The pro-Hamas Palestine Solidarity Campaign hailed the decision as a breakthrough. I want to step back here and try to understand what is going on.
Israel is the only country in the region with a strong, independent trade union movement. It is not a perfect movement and there is much to criticise about it. But when Unison sent a delegation over to meet with Israelis and Palestinians, everyone they spoke to — including the Palestinians — encouraged the British union to keep up its relationship with the Histadrut.
No one, not even the far-left critics of the Histadrut, suggested to Unison that it disengage.
But when the report of the Unison delegation was put to the national executive, it was rejected and Unison carried on with a policy supporting boycotts of the Jewish state and its trade union movement as well.
This makes absolutely no sense.
If you oppose the right-wing, neoliberal policies of the Netanyahu government, shouldn’ t you support the struggle of the Israeli nurses? Shouldn’t you support the Histadrut’s general strike which resulted in such an important victory?
Instead of engaging with the Israeli labour movement, unions like Unison and PCS are moving away from it.

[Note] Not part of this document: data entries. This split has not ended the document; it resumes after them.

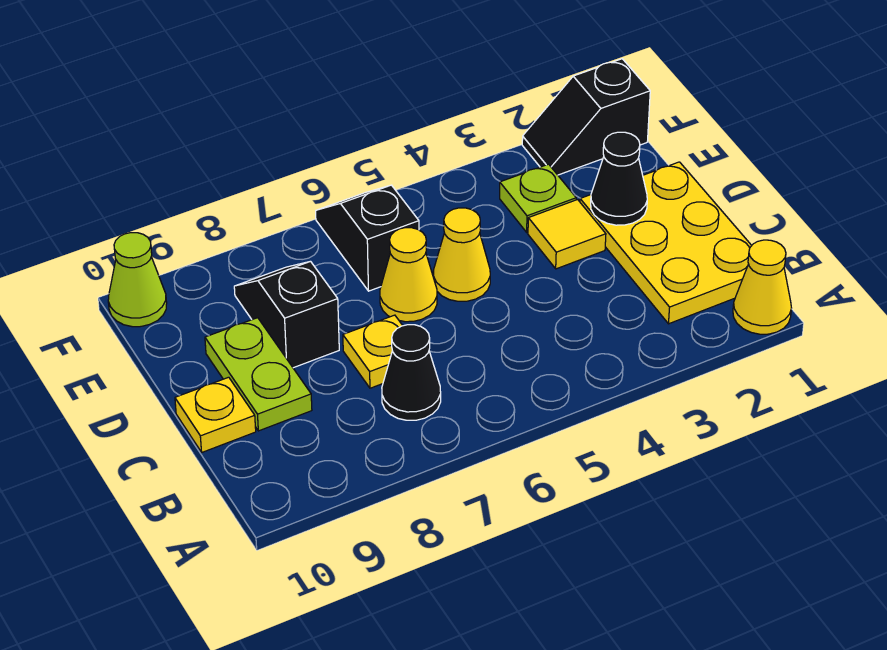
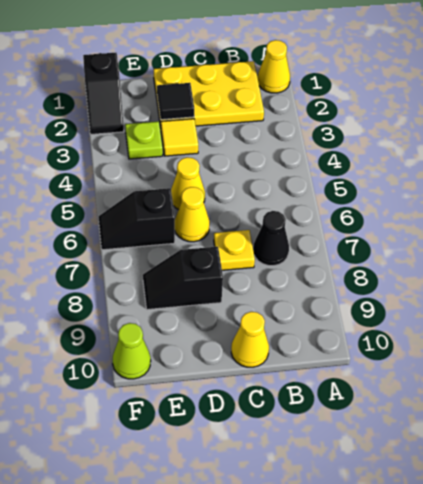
lime 1x2 plate [205,318,312,431] -> none
yellow 1x1 plate [175,377,256,452] -> yellow 1x1 cone [231,312,269,367]
black 1x1 cone [591,132,647,225] -> black 1x1 tile [157,83,194,120]

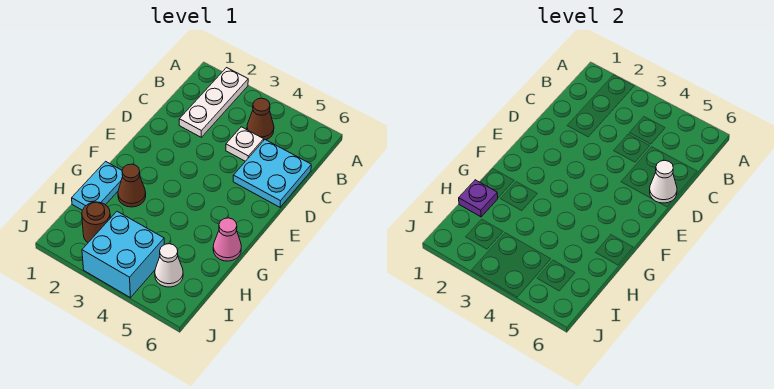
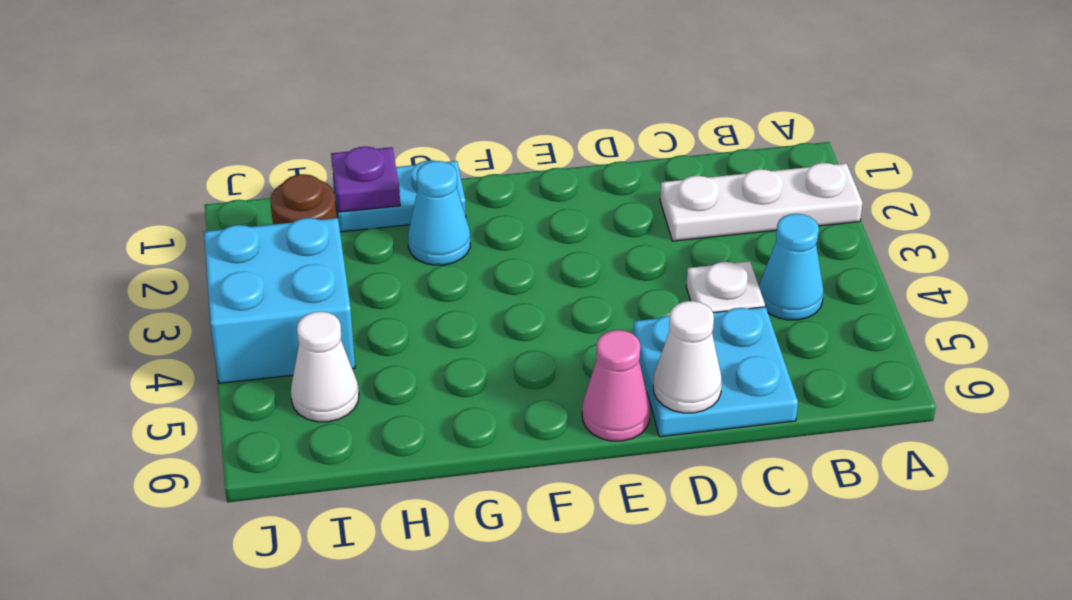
brown 1x1 cone [247,98,274,140] -> cyan 1x1 cone [759,214,824,320]
brown 1x1 cone [118,164,146,207] -> cyan 1x1 cone [408,161,470,265]
pink 1x1 cone [213,218,241,261] -> pink 1x1 cone moved to [582,330,650,441]

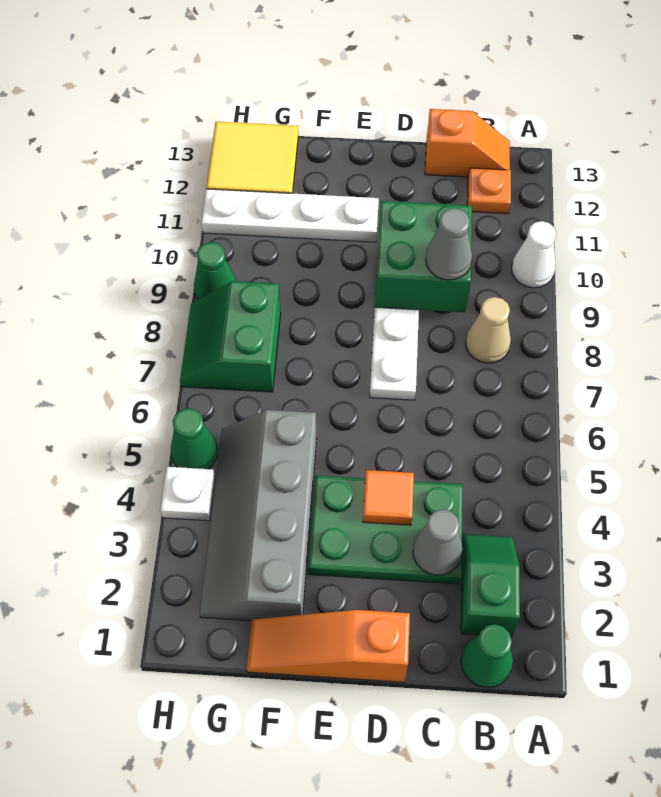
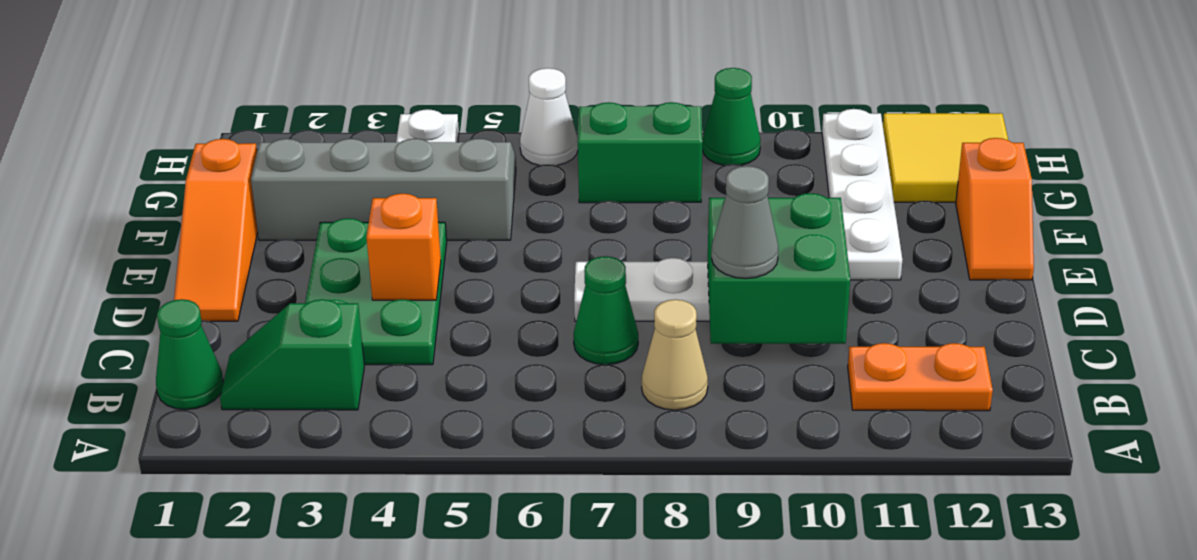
white 1x1 cone [511,221,556,288] -> white 1x1 cone moved to [520,68,578,166]
green 1x2 slope [461,534,520,637] -> green 1x2 slope turned to [220,299,364,410]
orange 1x1 plate [467,168,511,214] -> orange 1x2 plate [848,343,993,411]
orange 1x2 slope [425,109,510,177] -> orange 1x2 slope moved to [956,138,1034,280]
grey 1x1 cone [413,509,463,575] -> none
orange 1x3 slope [247,610,410,682] -> orange 1x3 slope turned to [174,139,258,321]
orange 1x1 tile [363,470,414,525] -> orange 1x1 brick [367,193,441,300]
green 1x1 cone [171,408,218,469] -> green 1x1 cone moved to [574,256,638,364]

There was a time not long ago when British unions played a more constructive role. They would bring over representatives of the Histadrut and the Palestinian unions to Britain where they could meet British trade unionists — and each other. British unions saw their role as bridge-builders, taking no sides in a tragic conflict between two nations.
One doesn’t want to get all nostalgic about this — instead, I suggest we try to find ways restore some sanity and balance into the British labour movement’s view of the Israeli-Palestinian conflict. Above all this means educating activists and members, whose only source of information seems to be the pro-Hamas camp, the Palestine Solidarity Campaign.
Unfortunately, there is no effective alternative voice in the British labour movement today.
If members of Unison, PCS and other unions were to be made aware of the reality of the Israeli trade union movement, its struggles and its victories, I think it might be possible to have a more interesting and productive debate.
At the moment, the agenda in those unions is being dictated by supporters of Hamas, and that, comrades, is not a good thing.